In ieder geval zorgen de lidstaten ervoor dat kinderen door een advocaat worden bijgestaan:
- a)
wanneer zij voor een bevoegde rechtbank of rechter verschijnen met het oog op een besluit over detentie in elk stadium van de procedure dat onder het toepassingsgebied van deze richtlijn valt, en
- b)
tijdens detentie.
De lidstaten zorgen er verder voor dat vrijheidsbeneming niet als sanctie in een strafprocedure wordt opgelegd, tenzij het kind op zodanige wijze is bijgestaan door een advocaat dat het zijn rechten van verdediging daadwerkelijk heeft kunnen uitoefenen en, in ieder geval, tijdens de behandeling van zijn zaak voor een rechtbank.
7.
Indien het kind overeenkomstig dit artikel door een advocaat moet worden bijgestaan, maar er geen advocaat aanwezig is, stellen de bevoegde autoriteiten het verhoor van het kind of andere onderzoeks- of handelingen voor het vergaren van bewijs zoals bedoeld in lid 4, onder c), voor een redelijke termijn uit, om de komst van een advocaat mogelijk te maken of, indien het kind geen advocaat heeft aangesteld, een advocaat voor het kind te kunnen regelen.
8.
In uitzonderlijke omstandigheden kunnen de lidstaten, uitsluitend in de fase voorafgaand aan de rechtszaak, tijdelijk afwijken van de toepassing van de in lid 3 vastgestelde rechten, voor zover dit gerechtvaardigd is in het licht van de bijzondere omstandigheden van het geval, op grond van een of meer van de volgende dwingende redenen:
- a)
indien er sprake is van een dringende noodzaak om ernstige negatieve gevolgen voor het leven, de vrijheid of de fysieke integriteit van een persoon te voorkomen;
- b)
indien onmiddellijk optreden door de onderzoeksinstanties noodzakelijk is om te voorkomen dat substantiële schade wordt aangebracht aan de strafprocedure in verband met een ernstig strafbaar feit.

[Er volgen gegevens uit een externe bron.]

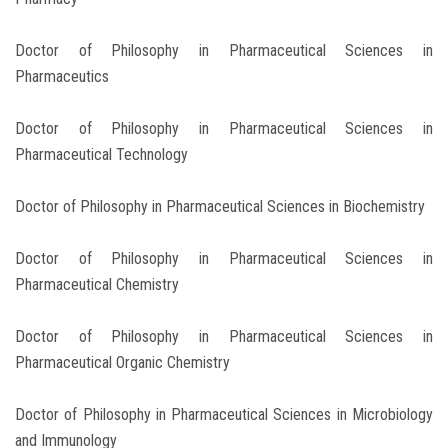
Doctor of Philosophy in Pharmaceutical Sciences in
Pharmaceutics
Doctor of Philosophy in Pharmaceutical Sciences in
Pharmaceutical Technology
Doctor of Philosophy in Pharmaceutical Sciences in Biochemistry
Doctor of Philosophy in Pharmaceutical Sciences in
Pharmaceutical Chemistry
Doctor of Philosophy in Pharmaceutical Sciences in
Pharmaceutical Organic Chemistry
Doctor of Philosophy in Pharmaceutical Sciences in Microbiology
and Immunology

De lidstaten zorgen ervoor dat de bevoegde autoriteiten bij de toepassing van dit lid rekening houden met de belangen van het kind.
De beslissing om tot verhoor over te gaan ondanks het feit dat geen advocaat aanwezig is op grond van dit lid, mag alleen genomen worden na een beoordeling per geval, die ofwel uitgaat van een rechterlijke instantie of van een andere bevoegde autoriteit op voorwaarde dat de beslissing kan worden onderworpen aan rechterlijke toetsing.